Coinbend was like my master class in designing smart contracts. It taught me all about trust and how complex distributed systems are to secure. In many ways the techniques I was learning (and sometimes inventing) have become commonplace. For instance: my conception of ‘green addresses’ described in the white paper was something I invented to reduce leverage in multi-sig deposits prior to opening a micro-payment channel and now forms the basis for some of the most high-security key-management systems in the blockchain space (like keys.casa).

The Coinbend project taught me many difficult attack scenarios in distributed systems. I now notice many problems with using ‘daps’ (most often race conditions.) I learned all about applied cryptography, too - even inventing my own techniques for creating a passive key recovery system (timechains.)

I had decentralized alt-coin trading working across blockchains at a time when Ethereum didn’t even exist yet and Lightning was barely a twinkle in anyone’s eyes. In fact, it was probably the first decentralized exchange at the time that was actually trustless.

I might have been the first person to implement cross-chain contracts, too. I’ve seen many people claim to have done this over the years but there’s several good reasons to believe why these claims are false:

  1. The updates that were made to the cross-chain contract specification were made in response to the questions I sent TierNolan in PMs on Bitcointalk about standard TXs, transaction mutability, and other issues with the contract. I was the first person to have these issues because I was the first person to use the contract beyond theory.
  2. The only good Bitcoin TX library for building complex contracts was the one maintained by Peter Todd. When I wrote the original (and necessary) conditional transaction Script code to execute a cross-chain contract the library had a bug that prevented success. So if I was the first person to experience this bug it also implies I was probably the first person to try implement the contract (at least in Python.)
  3. I was active for years on Bitcointalk and literally no one else had software to do a cross-chain contract at the time (on existing blockchains.) The first project that did was developed by Matt Bell (https://github.com/mappum) and it was called ‘Mercury Exchange’, but even before that was released I had already implemented and abandoned cross-chain contracts for technical reasons as I believed (and still do) that micropayment channels are superior. My original prototype cross-chain contract code is here: https://github.com/robertsdotpm/crosschain_contract (messy code.)

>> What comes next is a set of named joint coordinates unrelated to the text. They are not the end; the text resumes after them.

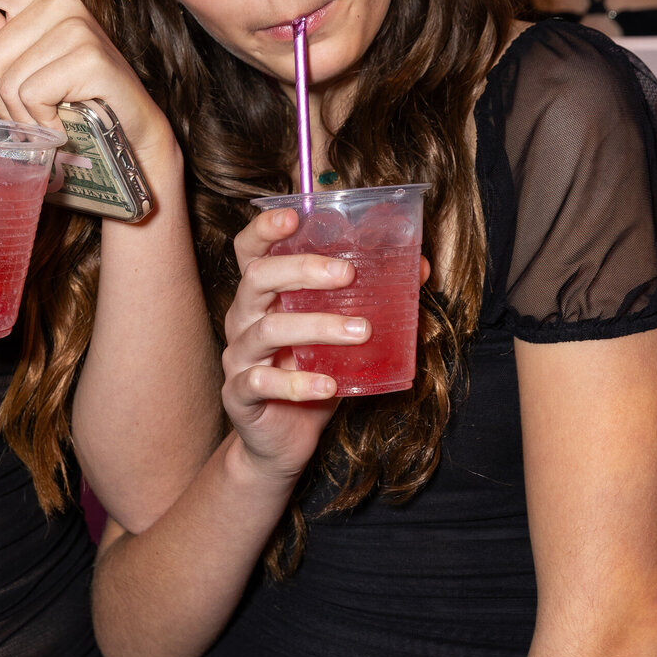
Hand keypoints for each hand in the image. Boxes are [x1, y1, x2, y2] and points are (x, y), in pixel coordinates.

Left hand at [0, 0, 173, 166]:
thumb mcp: (28, 54)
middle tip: (28, 111)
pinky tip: (62, 122)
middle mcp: (58, 0)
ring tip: (48, 117)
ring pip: (8, 81)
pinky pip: (32, 96)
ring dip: (22, 115)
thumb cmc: (75, 94)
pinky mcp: (89, 56)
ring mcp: (76, 25)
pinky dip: (42, 122)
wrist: (130, 127)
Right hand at [220, 206, 365, 485]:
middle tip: (348, 273)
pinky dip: (297, 383)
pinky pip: (261, 383)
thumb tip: (418, 267)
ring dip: (317, 327)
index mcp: (263, 296)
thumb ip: (368, 301)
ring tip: (361, 331)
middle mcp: (243, 318)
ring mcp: (238, 357)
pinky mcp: (239, 395)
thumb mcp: (341, 335)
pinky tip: (329, 385)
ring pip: (266, 330)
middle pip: (257, 279)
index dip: (264, 229)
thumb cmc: (312, 374)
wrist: (283, 441)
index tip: (294, 216)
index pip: (250, 250)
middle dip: (301, 270)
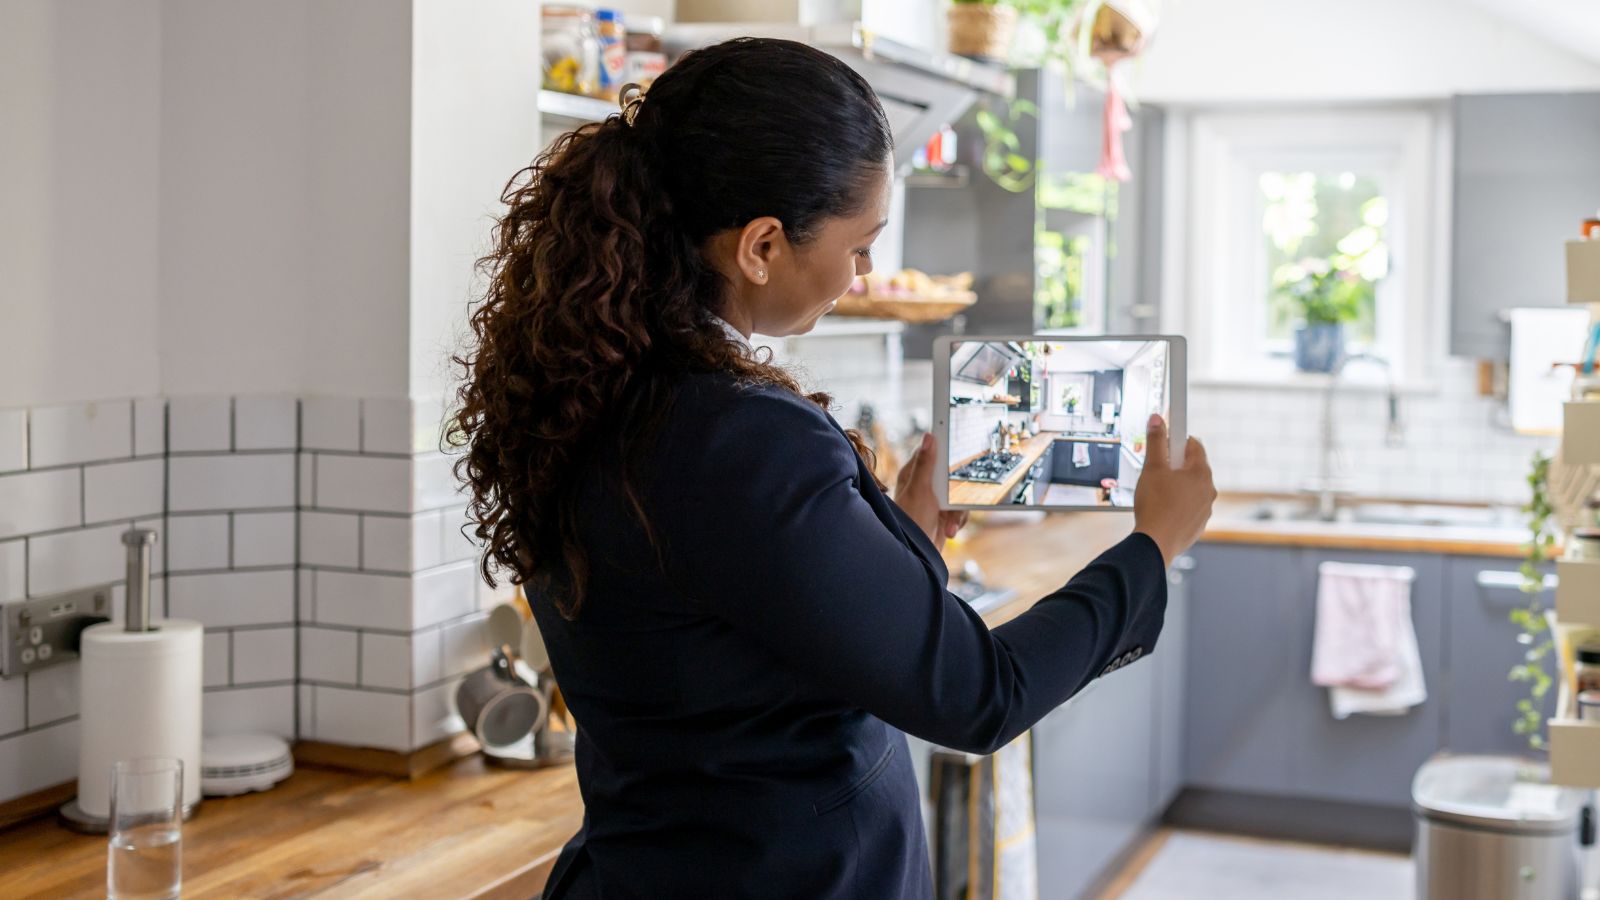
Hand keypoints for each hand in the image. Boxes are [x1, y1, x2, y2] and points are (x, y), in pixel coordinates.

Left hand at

Fast forward to today and decentralized exchanges are some of the most popular trading systems around – offering superior security, UX, reduced fees, and even in some cases - speed!

What I would do differently

Coinbend was such a complex and experimental project that I was honestly just happy to get it to work. But in terms of usability: this was the wrong approach. Coinbend had several problems that are evident by its amateurish design - worsened by a lack of options available at the time.

It used full node software for making contracts. So you had to download the chain for every coin you wanted to use. The setup process was horrible. Configuring ports and everything yourself. Waiting for the chains to update… No one is going to use software like that. To make matters worse: the order book contained race conditions so only direct client-to-client trading would have been semi-practical.

Although this prototype was far ahead of its time - the standards that users expect of software is high and this prototype didn’t meet them. Coinbend was a massive undertaking requiring software to be written that spanned network programming, financial engineering, front end UX, data scraping, applied cryptography, and much more. In the end I decided it was all too much for one engineer (my friend wasn’t a developer) and left to work a normal job.